2 See in general: Swanepoel v Albertyn (2000) 21 ILJ 2701 (LC); NEHAWU obo Mofokeng & Others v Charlotte Theron Children’s Home [2004] 10 BLLR 979 (LAC)
3 “[21] In the light of all of the above the conclusion is inescapable that the formalistic school of thought is not one that enjoys the recognition of the Act. The substantive school of thought is the one that is very close to the school of thought that enjoys that recognition. We say this because s 157(5), read with s 158(2), clearly envisages a situation where the Labour Court initially takes as correct the employee's allegation of what the reason for dismissal is and proceeds with the process of hearing the matter until it is 'apparent' to it that the reason for dismissal is a different one and it is one falling under s 191(5)(a) . In such a case s 158(2) is triggered. Once it is apparent to the court that the dispute is one that ought to have been referred to arbitration, the court deals with the matter in terms of either s 158(2)(a) or (b) . It cannot deal with it outside the ambit of those provisions. Accordingly, it has no power to proceed to adjudicate the dispute on the merits simply because it is already seised with the matter. To do so would be in conflict with the provisions of s 157(5) and 158(2) of the Act.
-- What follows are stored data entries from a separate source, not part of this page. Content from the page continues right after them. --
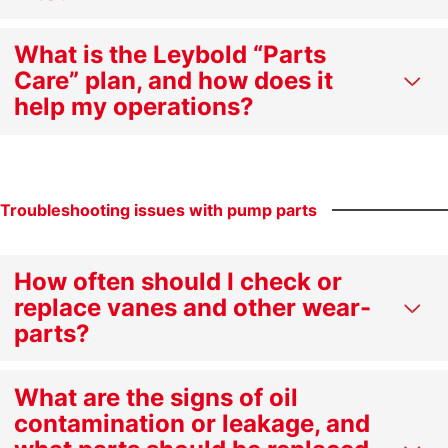
What is the Leybold “Parts
Care” plan, and how does it
help my operations?
Troubleshooting
issues
with
pump
parts
How often should I check or
replace vanes and other wear-
parts?
What are the signs of oil
contamination or leakage, and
[22] A question that arises from s 158(2) is: when does it become apparent to the Labour Court that a dispute is one that ought to have been referred to arbitration? To answer this question within the context of a dismissal dispute, it is necessary to bear in mind the provisions of s 191(5)(a) and (b) . In terms of those provisions the employee's allegation of what the reason for dismissal is provisionally channels the dispute to either arbitration or adjudication after conciliation has failed. Where the employee alleges that he does not know the reason for the dismissal, the dispute is channeled to arbitration. An unfair labour practice dispute is also required to be referred to arbitration.
[23] The significance of s 191(5)(a) and (b) seems to be this. What is contemplated by the scheme of the Act is that, if the employee has alleged a certain reason as the reason for dismissal and that reason is one that falls within s 191(5)(b) and the court does not at any stage think that that reason is not the reason for dismissal, the court proceeds to adjudicate the dispute and delivers a judgment. Where as a reason for dismissal the employee has alleged a reason that falls within s 191(5)(b), the court provisionally assumes jurisdiction but, if the court later takes the view or it later becomes 'apparent' to the court that the reason for dismissal is one that falls under s 191(5)(a), it then declines jurisdiction and follows the s 158(2)(a) or (b) route.
[24] In the light of the above it seems to us that the employee's allegation of the reason for dismissal as contemplated in s 191(5) is only important for the purpose of determining where the dispute should be referred after conciliation but the forum to which it is referred at that stage is not necessarily the forum that has jurisdiction to resolve the dispute on the merits finally. That may depend on whether it does not later appear that the reason for dismissal is another one other than the one alleged by the employee and is one that dictates that another forum has jurisdiction to resolve the dispute on the merits. Once a dispute has been referred to, for example, the Labour Court, the Labour Court provisionally assumes jurisdiction. That assumption of jurisdiction is conditional upon its not later becoming 'apparent' to the court within the contemplation of s 158(2) of the Act that the reason for the employee's dismissal is one that falls within s 191(5)(a) of the Act. We say it is provisional or conditional because if it later becomes 'apparent' that the dispute is one that ought to have been referred to arbitration, the court will decline jurisdiction and have the dispute referred to arbitration.”